基于改进YOLOv4的草莓果柄叶识别与定位

doi:10.13733/j.jcam.issn.2095-5553.2023.09.029

摘要/Abstract

摘要： 为降低采摘过程中对草莓果肉造成的损伤，并实现在复杂的实际采摘场景下对草莓果柄的识别和定位，提出一种结合改进YOLOv4和传统图像处理技术的方案。与传统思维方式不同，该方案将采摘点放在草莓果柄叶上，以确保在采摘过程中草莓的完整性。首先，通过改进YOLOv4算法，准确定位草莓的位置，然后，利用图像处理技术对果肉、果柄叶和背景进行分割，从而确定采摘点的图像坐标，最后，结合双目定位算法和测距传感器数据，测量采摘点的空间坐标。试验结果表明：改进后的YOLOv4算法测试精度达到90%，并且结合传统图像处理算法后，能够有效消除复杂背景的干扰，从而增强算法的鲁棒性。测距结果显示果柄叶深度距离误差在5mm以内，能够准确地定位采摘点坐标，因此在实际采摘场景中表现出更好的适用性。

关键词: 草莓采摘, 图像处理, 神经网络, 果柄叶识别

Abstract: In order to reduce the damage to strawberry fruit during the picking process and achieve the recognition and localization of strawberry stems in complex practical picking scenarios, this paper proposes a hybrid approach combining improved YOLOv4 and traditional image processing techniques. Unlike conventional methods, this approach places the picking point on the strawberry stem to ensure the integrity of the fruit during picking. Firstly, the improved YOLOv4 algorithm is employed to accurately locate the strawberries. Then, image processing techniques are utilized to segment the fruit, strawberry stems, and background, thereby determining the image coordinates of the picking point. Finally, the spatial coordinates of the picking point are measured by integrating binocular positioning algorithms and distance sensor data. Experimental results demonstrate that the improved YOLOv4 algorithm achieves a testing accuracy of 90% and, in conjunction with traditional image processing techniques, effectively eliminates interference from complex backgrounds, thereby enhancing the robustness of the algorithm. The depth distance error of strawberry stems measured by the distance sensor is within 5mm, enabling precise localization of the picking point, thus exhibiting superior applicability in practical picking scenarios.

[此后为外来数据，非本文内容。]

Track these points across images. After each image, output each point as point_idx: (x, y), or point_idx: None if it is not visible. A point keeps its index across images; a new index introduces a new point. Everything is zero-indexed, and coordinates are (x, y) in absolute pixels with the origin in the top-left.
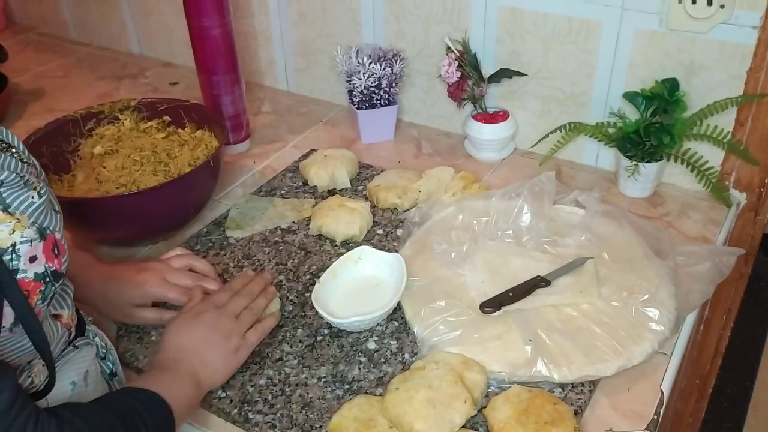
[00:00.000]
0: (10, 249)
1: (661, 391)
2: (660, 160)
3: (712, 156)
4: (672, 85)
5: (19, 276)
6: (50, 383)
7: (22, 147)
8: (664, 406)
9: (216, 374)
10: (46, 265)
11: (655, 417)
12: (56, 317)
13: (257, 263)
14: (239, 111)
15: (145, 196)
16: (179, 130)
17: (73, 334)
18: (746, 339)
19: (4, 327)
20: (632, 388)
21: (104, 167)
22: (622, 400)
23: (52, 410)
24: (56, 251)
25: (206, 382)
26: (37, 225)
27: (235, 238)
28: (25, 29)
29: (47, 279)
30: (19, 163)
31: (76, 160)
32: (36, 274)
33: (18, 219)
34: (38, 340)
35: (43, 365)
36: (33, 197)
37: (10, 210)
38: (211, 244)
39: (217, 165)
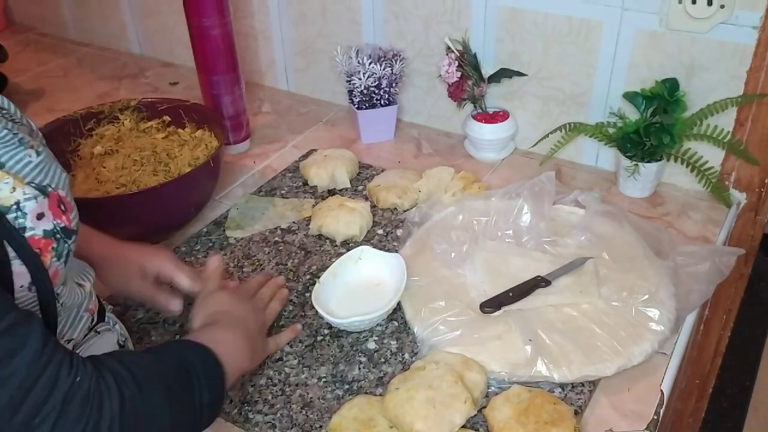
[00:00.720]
0: (14, 207)
1: (661, 391)
2: (660, 160)
3: (712, 156)
4: (672, 85)
5: (28, 234)
6: None
7: (13, 109)
8: (664, 406)
9: (256, 356)
10: (55, 222)
11: (655, 417)
12: (79, 285)
13: (257, 263)
14: (239, 111)
15: (145, 196)
16: (179, 130)
17: (95, 319)
18: (746, 339)
19: (22, 287)
20: (632, 388)
21: (104, 167)
22: (622, 400)
23: (92, 357)
24: (63, 207)
25: (256, 361)
26: (35, 184)
27: (235, 238)
28: (25, 29)
29: (58, 236)
30: (10, 123)
31: (76, 160)
32: (45, 231)
33: (14, 177)
34: (46, 300)
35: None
36: (30, 155)
37: (5, 168)
38: (211, 244)
39: (217, 165)
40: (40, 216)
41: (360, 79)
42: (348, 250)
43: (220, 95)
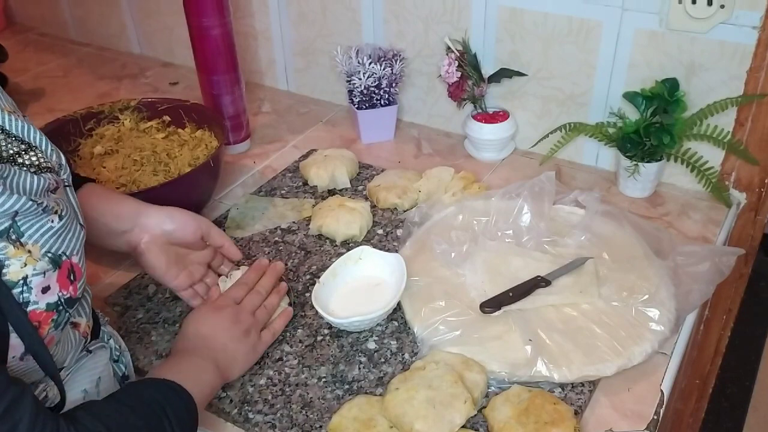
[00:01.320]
0: (22, 282)
1: (661, 391)
2: (660, 160)
3: (712, 156)
4: (672, 85)
5: (30, 308)
6: (61, 402)
7: (45, 144)
8: (664, 406)
9: (236, 366)
10: (60, 294)
11: (655, 417)
12: (75, 325)
13: None
14: (239, 111)
15: (145, 196)
16: (179, 130)
17: (89, 339)
18: (746, 339)
19: (14, 357)
20: (632, 388)
21: (104, 167)
22: (622, 400)
23: (71, 415)
24: (72, 277)
25: (226, 372)
26: (51, 254)
27: (235, 238)
28: (25, 29)
29: (60, 307)
30: (35, 178)
31: (76, 160)
32: (48, 304)
33: (29, 251)
34: (50, 369)
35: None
36: (53, 221)
37: (22, 240)
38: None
39: (217, 165)
40: (45, 290)
41: (360, 79)
42: (348, 250)
43: (220, 95)
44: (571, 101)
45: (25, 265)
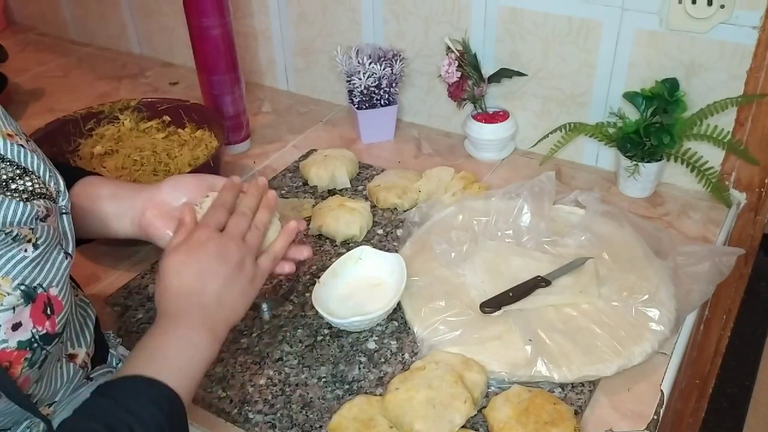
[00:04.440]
0: None
1: (661, 391)
2: (660, 160)
3: (712, 156)
4: (672, 85)
5: None
6: None
7: (43, 170)
8: (664, 406)
9: (234, 313)
10: (34, 330)
11: (655, 417)
12: (71, 357)
13: None
14: (239, 111)
15: None
16: (179, 130)
17: (90, 367)
18: (746, 339)
19: None
20: (632, 388)
21: (104, 167)
22: (622, 400)
23: None
24: (49, 311)
25: (224, 325)
26: (24, 286)
27: None
28: (25, 29)
29: (35, 345)
30: (21, 206)
31: (76, 160)
32: (20, 342)
33: None
34: (28, 407)
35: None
36: (26, 251)
37: None
38: None
39: (217, 165)
40: (16, 326)
41: (360, 79)
42: (348, 250)
43: (220, 95)
44: (571, 101)
45: None
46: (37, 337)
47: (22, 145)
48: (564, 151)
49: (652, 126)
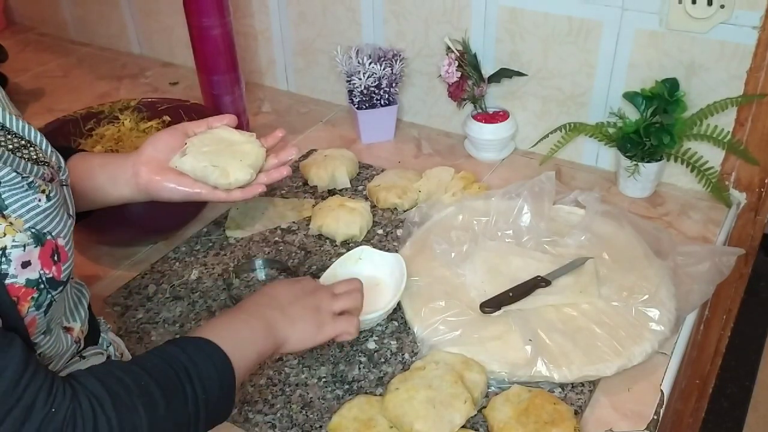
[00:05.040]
0: (0, 252)
1: (661, 391)
2: (660, 160)
3: (712, 156)
4: (672, 85)
5: (8, 281)
6: None
7: (45, 145)
8: (664, 406)
9: (294, 337)
10: (42, 272)
11: (655, 417)
12: (68, 329)
13: None
14: (239, 111)
15: None
16: None
17: (82, 345)
18: (746, 339)
19: None
20: (632, 388)
21: None
22: (622, 400)
23: (71, 374)
24: (56, 257)
25: (283, 341)
26: (35, 230)
27: (235, 238)
28: (25, 29)
29: (41, 286)
30: (29, 164)
31: None
32: (28, 280)
33: (11, 222)
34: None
35: None
36: (40, 200)
37: (5, 212)
38: (211, 244)
39: None
40: (25, 264)
41: (360, 79)
42: (348, 250)
43: (220, 95)
44: (571, 101)
45: (4, 234)
46: (44, 279)
47: (26, 122)
48: (564, 151)
49: (652, 126)
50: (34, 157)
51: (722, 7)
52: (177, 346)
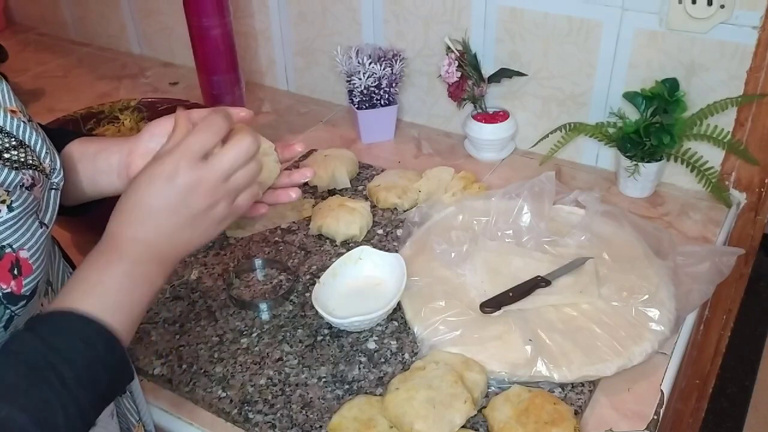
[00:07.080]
0: None
1: (661, 391)
2: (660, 160)
3: (712, 156)
4: (672, 85)
5: None
6: None
7: (40, 146)
8: (664, 406)
9: (189, 248)
10: None
11: (655, 417)
12: None
13: None
14: None
15: None
16: None
17: None
18: (746, 339)
19: None
20: (632, 388)
21: None
22: (622, 400)
23: None
24: (16, 272)
25: (174, 260)
26: None
27: (235, 238)
28: (25, 29)
29: None
30: (7, 172)
31: None
32: None
33: None
34: None
35: None
36: (0, 211)
37: None
38: (211, 244)
39: None
40: None
41: (360, 79)
42: (348, 250)
43: (220, 95)
44: (571, 101)
45: None
46: (0, 294)
47: (24, 121)
48: (564, 151)
49: (652, 126)
50: (22, 160)
51: (722, 7)
52: (38, 335)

Key words: strawberry picking, image processing, neural networks, stem leaf identification

中图分类号:

TP242.6: S126

黄家才, 汪涛, 张铎, 唐安, 高芳征. 基于改进YOLOv4的草莓果柄叶识别与定位[J]. 中国农机化学报, 2023, 44(9): 205-213.

Huang Jiacai, Wang Tao, Zhang Duo, Tang An, Gao Fangzheng. Recognition and localization of strawberry stalk leaf based on improved YOLOv4[J]. Journal of Chinese Agricultural Mechanization, 2023, 44(9): 205-213.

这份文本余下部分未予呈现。